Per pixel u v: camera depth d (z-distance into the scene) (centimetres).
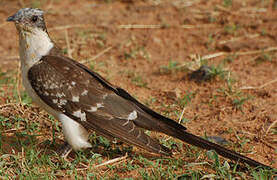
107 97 911
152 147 859
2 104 1129
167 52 1576
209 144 875
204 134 1045
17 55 1527
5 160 899
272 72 1412
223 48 1587
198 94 1271
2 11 1855
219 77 1339
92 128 895
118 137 877
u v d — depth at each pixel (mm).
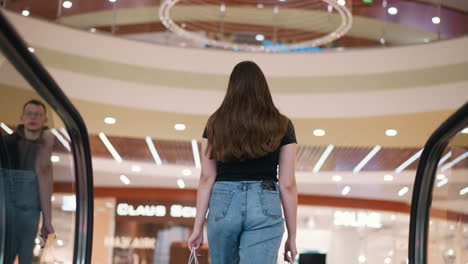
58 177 2818
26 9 8273
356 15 8984
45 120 2506
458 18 8484
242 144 1973
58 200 2852
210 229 2041
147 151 11266
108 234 14539
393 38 8820
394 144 10023
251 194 1995
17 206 2270
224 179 2029
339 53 8977
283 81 9039
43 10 8430
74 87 8578
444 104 8328
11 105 2053
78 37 8648
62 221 2967
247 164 2016
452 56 8414
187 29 9094
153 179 13828
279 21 9188
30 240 2459
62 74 8492
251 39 9148
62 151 2883
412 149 10102
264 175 2018
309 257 7773
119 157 11828
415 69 8609
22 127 2225
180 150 11047
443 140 2742
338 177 12820
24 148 2273
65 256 3100
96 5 8844
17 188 2250
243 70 2078
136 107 8914
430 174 3125
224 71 9062
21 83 2096
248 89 2043
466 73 8281
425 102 8445
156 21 9055
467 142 2498
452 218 2887
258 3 9234
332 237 14578
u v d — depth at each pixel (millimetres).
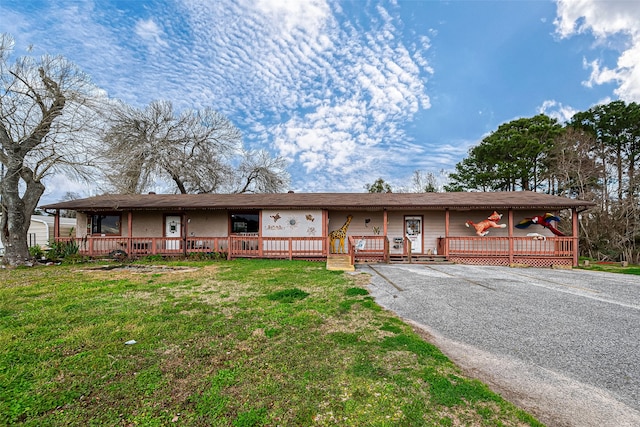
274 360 3535
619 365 3531
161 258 13109
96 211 14484
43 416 2539
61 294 6633
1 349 3785
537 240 13484
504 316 5297
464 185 29516
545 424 2484
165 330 4453
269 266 11016
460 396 2797
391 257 13547
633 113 21516
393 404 2688
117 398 2793
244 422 2449
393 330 4492
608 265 12727
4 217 11328
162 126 24375
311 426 2418
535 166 24062
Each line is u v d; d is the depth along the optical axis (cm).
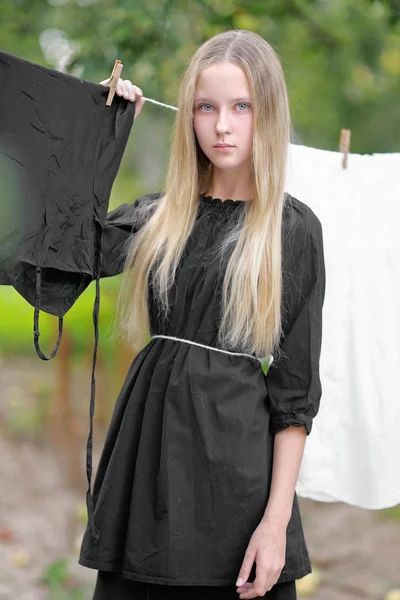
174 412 261
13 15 599
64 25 590
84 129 275
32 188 268
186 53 546
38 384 946
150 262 281
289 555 264
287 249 271
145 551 258
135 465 266
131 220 296
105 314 724
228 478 256
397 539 578
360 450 317
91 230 274
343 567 528
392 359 317
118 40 482
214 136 270
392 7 525
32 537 552
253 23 537
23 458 738
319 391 264
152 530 258
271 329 265
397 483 317
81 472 677
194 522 257
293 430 264
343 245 319
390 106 1071
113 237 292
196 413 259
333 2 643
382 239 319
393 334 318
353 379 318
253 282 265
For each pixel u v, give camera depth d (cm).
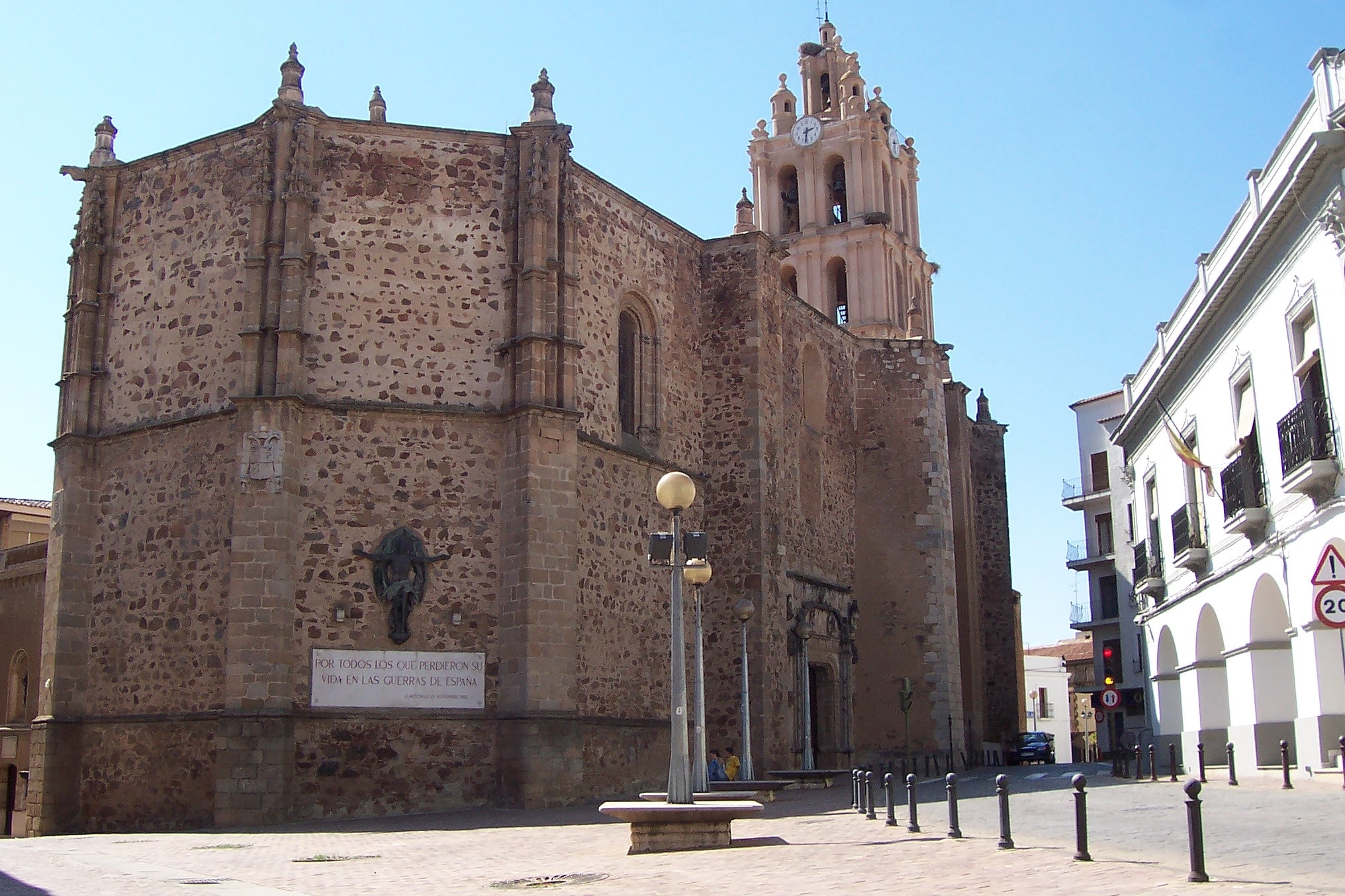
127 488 2983
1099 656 6359
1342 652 2220
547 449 2884
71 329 3133
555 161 3052
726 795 2111
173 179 3080
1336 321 2394
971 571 5484
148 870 1644
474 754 2773
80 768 2880
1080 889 1153
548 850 1834
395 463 2866
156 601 2869
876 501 4578
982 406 6141
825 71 6894
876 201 6419
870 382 4675
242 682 2647
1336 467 2417
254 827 2539
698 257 3766
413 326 2942
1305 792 2311
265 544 2708
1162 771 3678
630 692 3153
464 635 2828
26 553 4572
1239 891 1084
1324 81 2419
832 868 1431
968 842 1669
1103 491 6475
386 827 2412
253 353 2812
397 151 3009
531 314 2942
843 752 4169
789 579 3878
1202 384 3341
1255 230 2689
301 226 2886
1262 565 2877
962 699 5366
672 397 3544
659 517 3369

────────

Would you please print the entries once more, word for word, minus the pictures?

▶ _Expected answer_:
Per pixel u v: camera depth d (z-distance into the scene) (centimetres).
107 97 911
152 147 859
2 104 1129
167 52 1576
209 144 875
204 134 1045
17 55 1527
5 160 899
272 72 1412
223 48 1587
198 94 1271
2 11 1855
219 77 1339
92 128 895
118 137 877
u v d — depth at each pixel (mm).
58 177 2818
26 9 8273
356 15 8984
45 120 2506
458 18 8484
242 144 1973
58 200 2852
210 229 2041
147 151 11266
108 234 14539
393 38 8820
394 144 10023
251 194 1995
17 206 2270
224 179 2029
339 53 8977
283 81 9039
43 10 8430
74 87 8578
444 104 8328
11 105 2053
78 37 8648
62 221 2967
247 164 2016
452 56 8414
187 29 9094
153 179 13828
279 21 9188
30 240 2459
62 74 8492
251 39 9148
62 151 2883
412 149 10102
264 175 2018
309 257 7773
119 157 11828
415 69 8609
22 127 2225
180 150 11047
443 140 2742
338 177 12820
24 148 2273
65 256 3100
96 5 8844
17 188 2250
243 70 2078
136 107 8914
430 174 3125
224 71 9062
21 83 2096
248 89 2043
466 73 8281
425 102 8445
156 21 9055
467 142 2498
452 218 2887
258 3 9234
332 237 14578
u v d — depth at each pixel (millimetres).
274 360 3535
619 365 3531
161 258 13109
96 211 14484
43 416 2539
61 294 6633
1 349 3785
537 240 13484
504 316 5297
464 185 29516
545 424 2484
165 330 4453
269 266 11016
460 396 2797
391 257 13547
633 113 21516
393 404 2688
117 398 2793
244 422 2449
393 330 4492
608 265 12727
4 217 11328
162 126 24375
311 426 2418
535 166 24062
Each line is u v d; d is the depth along the optical axis (cm).
174 412 261
13 15 599
64 25 590
84 129 275
32 188 268
186 53 546
38 384 946
150 262 281
289 555 264
287 249 271
145 551 258
135 465 266
131 220 296
105 314 724
228 478 256
397 539 578
360 450 317
91 230 274
343 567 528
392 359 317
118 40 482
214 136 270
392 7 525
32 537 552
253 23 537
23 458 738
319 391 264
152 530 258
271 329 265
397 483 317
81 472 677
194 522 257
293 430 264
343 245 319
390 106 1071
113 237 292
196 413 259
333 2 643
382 239 319
393 334 318
353 379 318
253 282 265
For each pixel u v, give camera depth d (cm).
127 488 2983
1099 656 6359
1342 652 2220
547 449 2884
71 329 3133
555 161 3052
726 795 2111
173 179 3080
1336 321 2394
971 571 5484
148 870 1644
474 754 2773
80 768 2880
1080 889 1153
548 850 1834
395 463 2866
156 601 2869
876 501 4578
982 406 6141
825 71 6894
876 201 6419
870 382 4675
242 682 2647
1336 467 2417
254 827 2539
698 257 3766
413 326 2942
1305 792 2311
265 544 2708
1162 771 3678
630 692 3153
464 635 2828
26 553 4572
1239 891 1084
1324 81 2419
832 868 1431
968 842 1669
1103 491 6475
386 827 2412
253 353 2812
397 151 3009
531 314 2942
843 752 4169
789 579 3878
1202 384 3341
1255 230 2689
301 226 2886
1262 565 2877
962 699 5366
672 397 3544
659 517 3369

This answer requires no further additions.